I came across a casino-like game a few days ago where there is a playing field of face-down cards of 5x5 cards. Out of these 25 cards, 5 are 'bombs'. The player bets a fixed amount of money at the start of the round, and then can uncover as much cards as he wishes. Uncovering a 'good'(any non-bomb) card gives him a little bit of money. The amount of money he gets is determined from the no. of cards he already has uncovered. - When a player decides to stop, he gets back his fixed bet as well as all the money won from the uncovered good cards. - When a player however hits a bomb, he doesn't get any money and also loses the money he put in at the start of the round.
Now my question is, how big is the chance of hitting a bomb on your first turn, and then on your second turn, ...and then on your 20th turn(when there are only bombs left).
In other words: How do the cards you already uncovered affect the probability of hitting a bomb in the current round?
I'm not sure if this is what you are looking for, but I guess that it could be interesting as well, besides knowing what is the next probability of hitting a bomb.

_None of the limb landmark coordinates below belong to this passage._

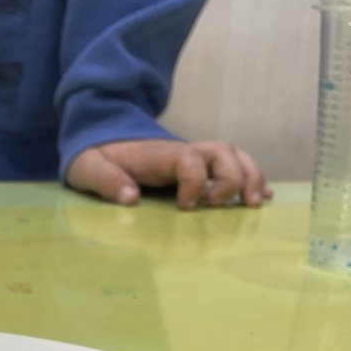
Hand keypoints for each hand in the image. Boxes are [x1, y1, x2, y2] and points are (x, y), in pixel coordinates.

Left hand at [67, 139, 271, 209]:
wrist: (98, 142)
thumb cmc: (96, 159)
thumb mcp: (88, 168)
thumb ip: (106, 180)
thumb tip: (130, 197)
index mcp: (158, 154)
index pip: (189, 159)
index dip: (194, 182)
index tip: (185, 207)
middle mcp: (182, 151)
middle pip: (222, 152)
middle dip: (233, 178)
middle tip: (222, 207)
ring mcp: (194, 157)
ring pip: (233, 155)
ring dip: (249, 177)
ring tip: (254, 205)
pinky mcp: (199, 167)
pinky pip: (233, 165)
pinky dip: (250, 178)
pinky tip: (262, 197)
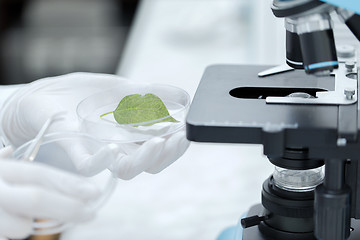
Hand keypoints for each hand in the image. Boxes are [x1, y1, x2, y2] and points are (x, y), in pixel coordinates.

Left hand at [0, 73, 189, 178]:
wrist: (48, 92)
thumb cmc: (85, 93)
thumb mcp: (123, 87)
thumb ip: (152, 92)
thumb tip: (185, 95)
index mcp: (132, 135)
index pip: (161, 148)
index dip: (177, 144)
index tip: (187, 131)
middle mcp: (119, 147)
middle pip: (149, 164)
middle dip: (168, 154)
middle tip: (177, 138)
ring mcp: (98, 150)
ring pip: (126, 169)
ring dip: (145, 160)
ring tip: (158, 143)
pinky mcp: (74, 148)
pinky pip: (89, 166)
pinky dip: (103, 161)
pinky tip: (113, 149)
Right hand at [0, 146, 98, 238]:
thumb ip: (8, 163)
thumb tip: (14, 151)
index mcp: (1, 170)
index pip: (39, 174)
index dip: (69, 183)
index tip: (94, 192)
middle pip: (37, 199)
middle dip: (68, 208)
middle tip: (91, 213)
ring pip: (22, 228)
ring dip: (32, 225)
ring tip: (25, 219)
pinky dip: (14, 235)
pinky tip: (11, 227)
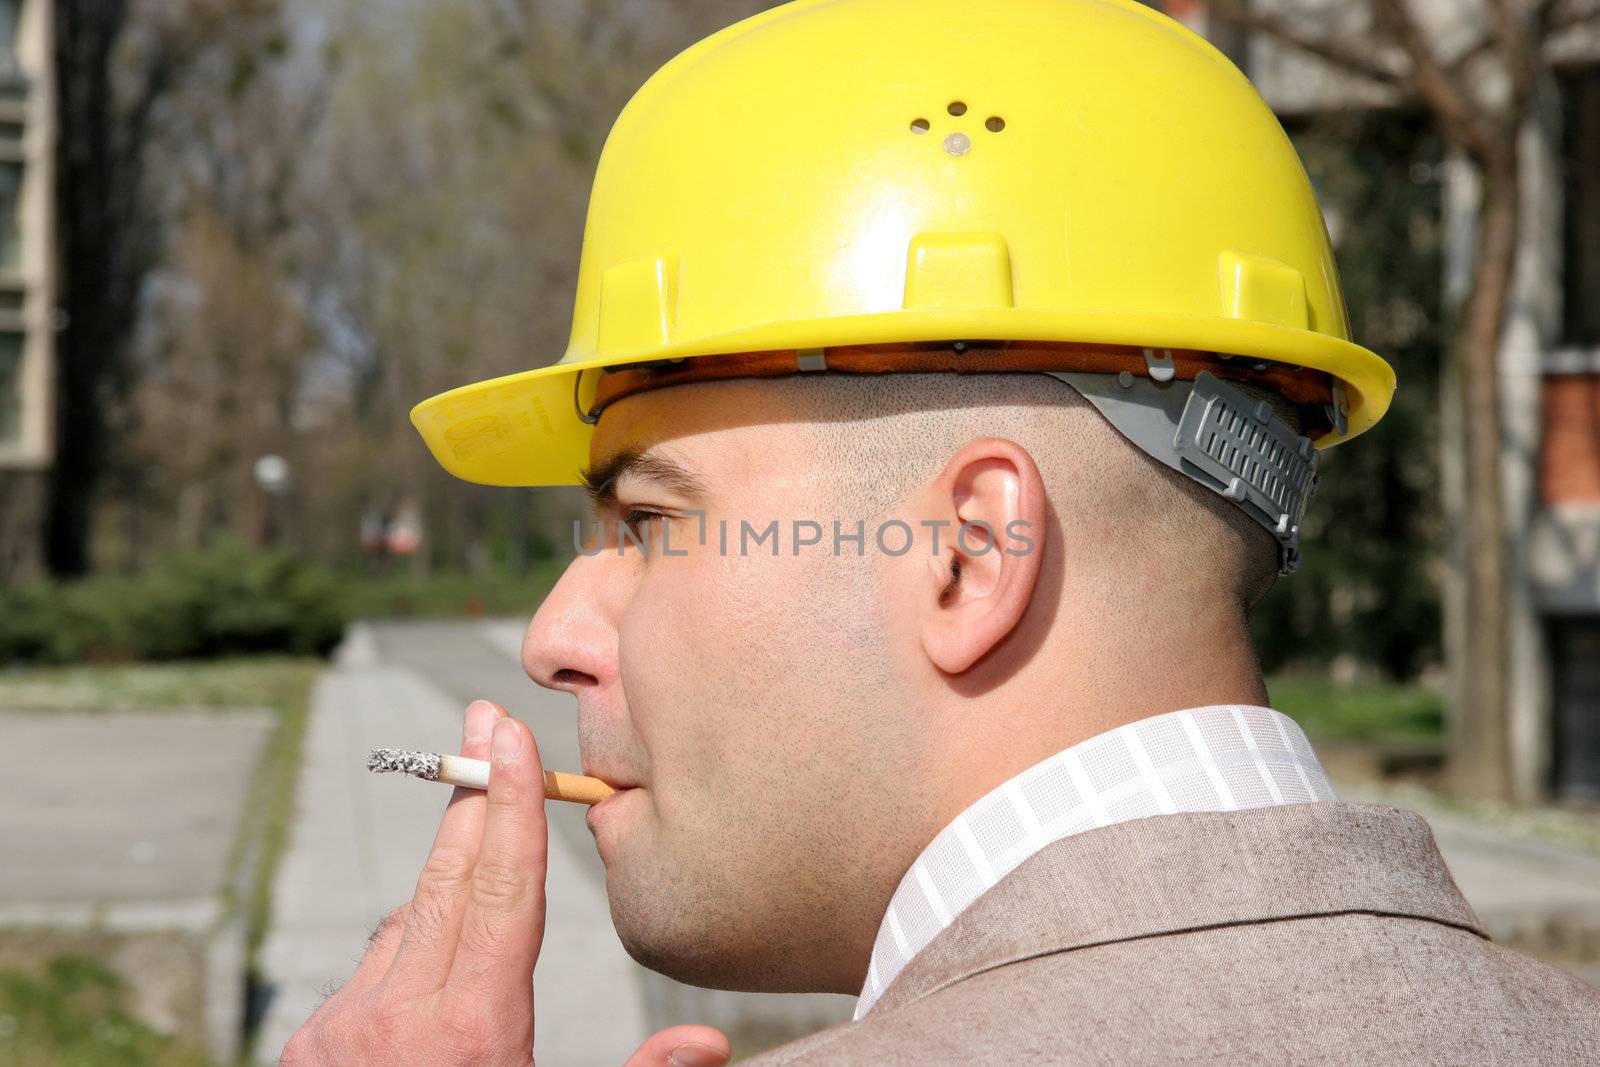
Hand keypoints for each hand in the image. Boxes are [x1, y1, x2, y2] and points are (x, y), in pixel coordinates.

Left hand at [281, 699, 731, 1066]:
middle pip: (447, 877)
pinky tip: (428, 948)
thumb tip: (708, 1043)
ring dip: (444, 872)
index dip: (513, 805)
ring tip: (475, 816)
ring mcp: (342, 1028)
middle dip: (473, 793)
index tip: (510, 736)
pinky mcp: (309, 1046)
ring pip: (404, 922)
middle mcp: (398, 1015)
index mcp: (473, 1032)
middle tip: (483, 721)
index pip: (501, 890)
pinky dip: (405, 943)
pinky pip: (371, 968)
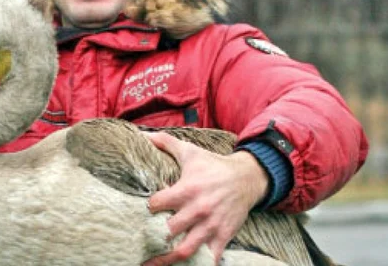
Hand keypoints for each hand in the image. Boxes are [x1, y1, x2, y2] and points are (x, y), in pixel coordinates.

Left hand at [142, 132, 268, 265]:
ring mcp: (211, 226)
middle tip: (140, 241)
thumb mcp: (190, 151)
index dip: (148, 208)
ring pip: (186, 249)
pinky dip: (198, 264)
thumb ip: (165, 143)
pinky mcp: (223, 236)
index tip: (143, 211)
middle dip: (153, 237)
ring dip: (167, 259)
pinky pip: (209, 257)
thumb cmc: (213, 166)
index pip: (158, 203)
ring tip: (149, 265)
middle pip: (169, 230)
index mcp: (187, 189)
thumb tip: (143, 134)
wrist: (247, 178)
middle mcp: (198, 209)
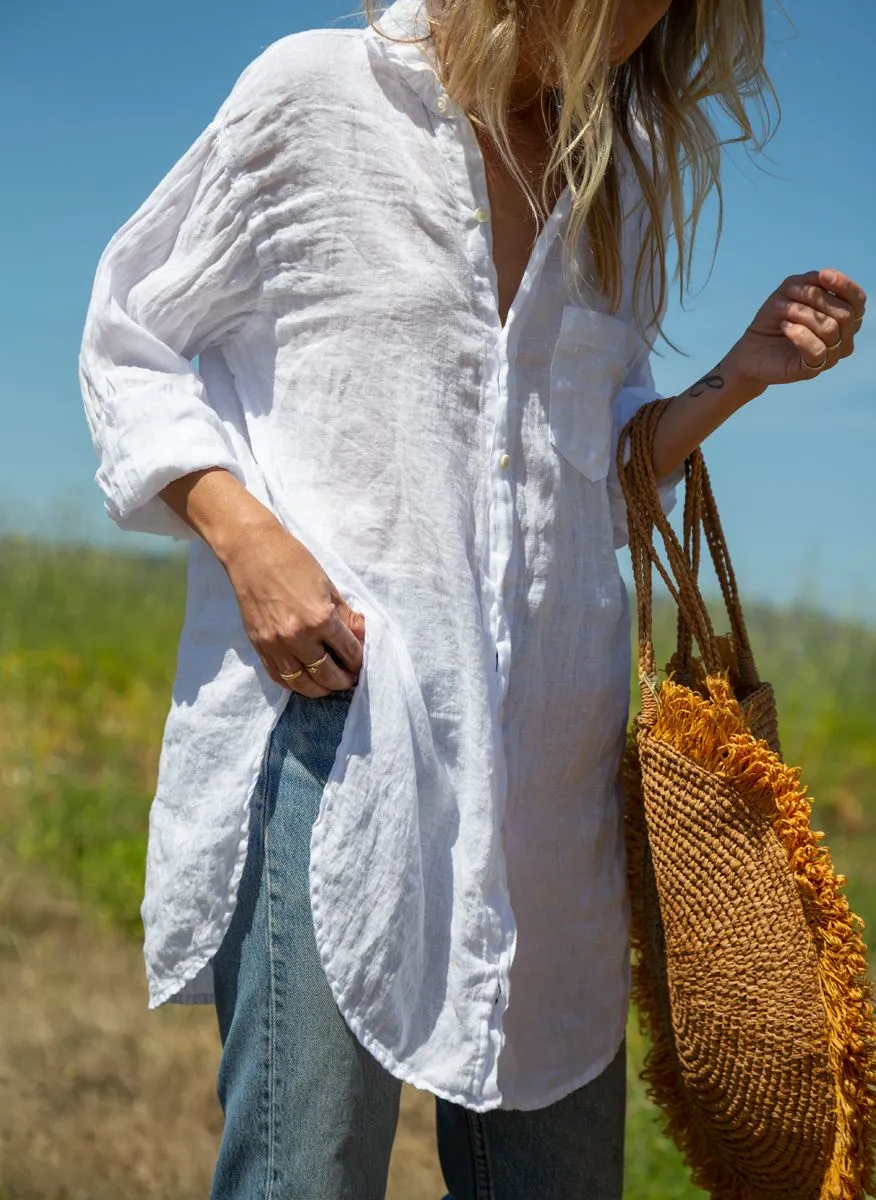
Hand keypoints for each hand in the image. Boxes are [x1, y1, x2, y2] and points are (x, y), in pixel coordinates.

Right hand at [222, 518, 364, 696]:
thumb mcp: (328, 586)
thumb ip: (346, 616)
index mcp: (320, 618)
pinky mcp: (259, 646)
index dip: (358, 660)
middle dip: (343, 680)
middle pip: (327, 675)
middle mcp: (298, 637)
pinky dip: (295, 684)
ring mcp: (276, 645)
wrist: (252, 553)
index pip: (348, 651)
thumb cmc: (293, 562)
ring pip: (303, 684)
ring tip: (329, 684)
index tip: (360, 662)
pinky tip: (305, 680)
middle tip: (349, 678)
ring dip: (320, 688)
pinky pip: (279, 678)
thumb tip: (361, 637)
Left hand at [726, 268, 865, 396]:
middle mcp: (843, 339)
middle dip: (814, 298)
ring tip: (782, 310)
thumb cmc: (775, 318)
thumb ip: (811, 281)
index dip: (844, 285)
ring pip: (830, 329)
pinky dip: (799, 334)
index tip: (822, 274)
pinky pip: (817, 350)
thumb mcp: (791, 291)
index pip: (858, 301)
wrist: (751, 348)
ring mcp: (830, 357)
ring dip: (802, 313)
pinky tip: (786, 326)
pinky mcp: (811, 370)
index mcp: (843, 319)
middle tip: (787, 294)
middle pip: (844, 314)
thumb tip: (824, 277)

Probability of not hitting a bomb after uncovering
ncards = $\dfrac{20Pn}{25^n}$So that, the probability of uncovering 1 card (in a row) without losing = $\dfrac{20}{25}$
So that, the probability of uncovering 2 cards in a row without losing = $\dfrac{20\times19}{25\times25}$
etc.
The probability of winning the big prize (i.e. uncovering all cards but the bombs) becomes = $\dfrac{20P20}{25^{20}}$ or $\dfrac{20!}{25^{20}}$